[The data — start]

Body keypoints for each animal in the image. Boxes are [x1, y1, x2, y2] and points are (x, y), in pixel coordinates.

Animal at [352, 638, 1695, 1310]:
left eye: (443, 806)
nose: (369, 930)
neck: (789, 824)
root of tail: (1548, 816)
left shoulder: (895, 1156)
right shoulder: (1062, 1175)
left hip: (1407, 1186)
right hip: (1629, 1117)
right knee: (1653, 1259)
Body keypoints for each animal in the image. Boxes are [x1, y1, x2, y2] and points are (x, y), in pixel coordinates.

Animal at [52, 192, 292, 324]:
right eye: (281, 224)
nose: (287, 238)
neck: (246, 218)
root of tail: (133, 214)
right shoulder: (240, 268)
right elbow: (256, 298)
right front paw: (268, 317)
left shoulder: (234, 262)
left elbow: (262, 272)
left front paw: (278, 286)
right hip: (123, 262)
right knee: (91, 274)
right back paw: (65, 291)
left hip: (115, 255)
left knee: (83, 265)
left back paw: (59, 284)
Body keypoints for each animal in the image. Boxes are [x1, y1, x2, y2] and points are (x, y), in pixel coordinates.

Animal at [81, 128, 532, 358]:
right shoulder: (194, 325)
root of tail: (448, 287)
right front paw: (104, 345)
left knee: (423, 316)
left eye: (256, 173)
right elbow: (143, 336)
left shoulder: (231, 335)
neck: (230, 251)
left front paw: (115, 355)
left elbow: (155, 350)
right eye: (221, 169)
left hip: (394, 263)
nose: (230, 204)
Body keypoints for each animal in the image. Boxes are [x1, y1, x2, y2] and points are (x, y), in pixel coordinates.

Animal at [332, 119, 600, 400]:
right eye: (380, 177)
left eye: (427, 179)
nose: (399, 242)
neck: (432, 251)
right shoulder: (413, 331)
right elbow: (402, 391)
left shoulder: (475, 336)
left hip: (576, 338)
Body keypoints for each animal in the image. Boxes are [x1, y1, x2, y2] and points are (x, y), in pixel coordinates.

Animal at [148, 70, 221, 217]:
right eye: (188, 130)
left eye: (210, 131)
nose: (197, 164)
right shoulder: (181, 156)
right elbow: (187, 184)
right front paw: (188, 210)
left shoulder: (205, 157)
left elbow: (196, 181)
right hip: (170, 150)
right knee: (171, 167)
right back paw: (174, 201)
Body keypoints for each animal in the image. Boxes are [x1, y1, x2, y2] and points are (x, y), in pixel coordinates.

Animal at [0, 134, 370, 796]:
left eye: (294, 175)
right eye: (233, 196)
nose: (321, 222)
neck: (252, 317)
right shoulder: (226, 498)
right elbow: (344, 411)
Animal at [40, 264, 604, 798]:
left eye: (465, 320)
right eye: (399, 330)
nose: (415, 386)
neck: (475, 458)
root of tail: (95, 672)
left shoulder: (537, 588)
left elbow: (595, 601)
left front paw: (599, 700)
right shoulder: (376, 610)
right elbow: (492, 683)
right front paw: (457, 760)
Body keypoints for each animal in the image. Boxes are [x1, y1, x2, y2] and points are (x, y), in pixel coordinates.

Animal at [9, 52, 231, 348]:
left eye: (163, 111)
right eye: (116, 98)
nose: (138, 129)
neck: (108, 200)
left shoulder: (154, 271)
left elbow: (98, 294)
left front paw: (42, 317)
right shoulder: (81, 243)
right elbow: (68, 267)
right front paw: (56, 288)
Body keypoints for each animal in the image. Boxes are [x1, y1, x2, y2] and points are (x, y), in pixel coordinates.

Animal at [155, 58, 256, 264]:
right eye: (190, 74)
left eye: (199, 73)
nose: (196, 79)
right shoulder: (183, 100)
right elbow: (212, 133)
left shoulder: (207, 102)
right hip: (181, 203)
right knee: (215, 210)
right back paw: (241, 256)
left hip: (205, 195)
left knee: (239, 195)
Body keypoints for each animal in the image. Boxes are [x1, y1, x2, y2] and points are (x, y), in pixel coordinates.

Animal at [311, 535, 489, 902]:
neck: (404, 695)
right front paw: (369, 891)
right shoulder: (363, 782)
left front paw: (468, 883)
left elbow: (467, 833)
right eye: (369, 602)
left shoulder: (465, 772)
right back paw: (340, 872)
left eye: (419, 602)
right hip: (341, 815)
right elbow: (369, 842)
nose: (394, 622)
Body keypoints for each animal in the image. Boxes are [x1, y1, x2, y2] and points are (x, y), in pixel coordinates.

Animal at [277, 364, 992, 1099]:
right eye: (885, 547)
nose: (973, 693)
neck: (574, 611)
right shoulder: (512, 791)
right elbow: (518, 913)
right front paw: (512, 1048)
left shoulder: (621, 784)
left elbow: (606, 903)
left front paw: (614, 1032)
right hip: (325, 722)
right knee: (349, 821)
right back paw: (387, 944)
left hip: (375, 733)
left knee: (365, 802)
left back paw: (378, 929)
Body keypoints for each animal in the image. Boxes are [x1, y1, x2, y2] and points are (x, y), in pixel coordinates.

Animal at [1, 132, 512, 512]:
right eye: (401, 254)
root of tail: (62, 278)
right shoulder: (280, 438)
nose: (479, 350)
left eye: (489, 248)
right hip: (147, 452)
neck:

[The data — finish]

Extract the listing in its entirety and repeat it exactly.

Body keypoints for each animal in the image. Boxes are [x1, y1, x2, y2] and points are (x, y), in pixel coordinates.

Animal at [352, 638, 1695, 1310]:
left eye: (443, 806)
nose: (369, 930)
neck: (789, 824)
root of tail: (1548, 816)
left shoulder: (895, 1156)
right shoulder: (1062, 1175)
left hip: (1407, 1186)
right hip: (1629, 1117)
right knee: (1653, 1259)
Body keypoints for each animal in the image. Boxes are [x1, y1, x2, y2] and points are (x, y), in pixel coordinates.

Animal at [52, 192, 292, 324]:
right eye: (281, 224)
nose: (287, 238)
neck: (246, 218)
root of tail: (133, 214)
right shoulder: (240, 268)
right elbow: (256, 298)
right front paw: (268, 317)
left shoulder: (234, 262)
left elbow: (262, 272)
left front paw: (278, 286)
right hip: (123, 262)
right knee: (91, 274)
right back paw: (65, 291)
left hip: (115, 255)
left knee: (83, 265)
left back paw: (59, 284)
Body keypoints for each animal in the image. Boxes are [x1, y1, x2, y2] and points are (x, y), in pixel coordinates.

Animal at [81, 128, 532, 358]:
right shoulder: (194, 325)
root of tail: (448, 287)
right front paw: (104, 345)
left knee: (423, 316)
left eye: (256, 173)
right elbow: (143, 336)
left shoulder: (231, 335)
neck: (230, 251)
left front paw: (115, 355)
left elbow: (155, 350)
right eye: (221, 169)
left hip: (394, 263)
nose: (230, 204)
Body keypoints for each animal in the image. Boxes are [x1, y1, x2, y2] and points are (x, y), in pixel coordinates.

Animal at [332, 119, 600, 400]:
right eye: (380, 177)
left eye: (427, 179)
nose: (399, 242)
neck: (432, 251)
right shoulder: (413, 331)
right elbow: (402, 391)
left shoulder: (475, 336)
left hip: (576, 338)
Body keypoints for each animal in the image. Boxes are [x1, y1, x2, y2] and points are (x, y), in pixel coordinates.

Animal at [148, 70, 221, 217]:
right eye: (188, 130)
left eye: (210, 131)
nose: (197, 164)
right shoulder: (181, 156)
right elbow: (187, 184)
right front paw: (188, 210)
left shoulder: (205, 157)
left elbow: (196, 181)
right hip: (170, 150)
right knee: (171, 167)
right back paw: (174, 201)
Body keypoints for each animal in the image. Boxes are [x1, y1, x2, y2] and points are (x, y), in pixel coordinates.

Animal at [0, 134, 370, 796]:
left eye: (294, 175)
right eye: (233, 196)
nose: (321, 222)
neck: (252, 317)
right shoulder: (226, 498)
right elbow: (344, 411)
Animal at [40, 264, 604, 798]:
left eye: (465, 320)
right eye: (399, 330)
nose: (415, 386)
neck: (475, 458)
root of tail: (95, 672)
left shoulder: (537, 588)
left elbow: (595, 601)
left front paw: (599, 700)
right shoulder: (376, 610)
right elbow: (492, 683)
right front paw: (457, 760)
Body keypoints for each animal in the image. Boxes are [x1, y1, x2, y2] and points are (x, y), in pixel coordinates.

Animal at [9, 52, 231, 348]:
left eye: (163, 111)
right eye: (116, 98)
nose: (138, 129)
neck: (108, 200)
left shoulder: (154, 271)
left elbow: (98, 294)
left front paw: (42, 317)
right shoulder: (81, 243)
right elbow: (68, 267)
right front paw: (56, 288)
Body keypoints for each animal in the image. Boxes are [x1, y1, x2, y2] and points are (x, y), in pixel coordinates.

Animal at [155, 58, 256, 264]:
right eye: (190, 74)
left eye: (199, 73)
nose: (196, 79)
right shoulder: (183, 100)
right elbow: (212, 133)
left shoulder: (207, 102)
right hip: (181, 203)
right knee: (215, 210)
right back paw: (241, 256)
left hip: (205, 195)
left knee: (239, 195)
Body keypoints for each animal in the image. Boxes are [x1, y1, x2, y2] and points are (x, y), in pixel coordinates.

Animal at [311, 535, 489, 902]:
neck: (404, 695)
right front paw: (369, 891)
right shoulder: (363, 782)
left front paw: (468, 883)
left elbow: (467, 833)
right eye: (369, 602)
left shoulder: (465, 772)
right back paw: (340, 872)
left eye: (419, 602)
right hip: (341, 815)
right elbow: (369, 842)
nose: (394, 622)
Body keypoints for each animal in the image. Boxes are [x1, y1, x2, y2] and points are (x, y), in pixel coordinates.

Animal at [277, 364, 992, 1099]:
right eye: (885, 547)
nose: (973, 693)
neck: (574, 611)
right shoulder: (512, 791)
right elbow: (518, 913)
right front paw: (512, 1048)
left shoulder: (621, 784)
left elbow: (606, 903)
left front paw: (614, 1032)
right hip: (325, 722)
right knee: (349, 821)
right back paw: (387, 944)
left hip: (375, 733)
left knee: (365, 802)
left back paw: (378, 929)
Body keypoints for each animal in the image. Boxes are [x1, y1, x2, y2] and points are (x, y), in pixel coordinates.

Animal at [1, 132, 512, 512]:
right eye: (401, 254)
root of tail: (62, 278)
right shoulder: (280, 438)
nose: (479, 350)
left eye: (489, 248)
right hip: (147, 452)
neck:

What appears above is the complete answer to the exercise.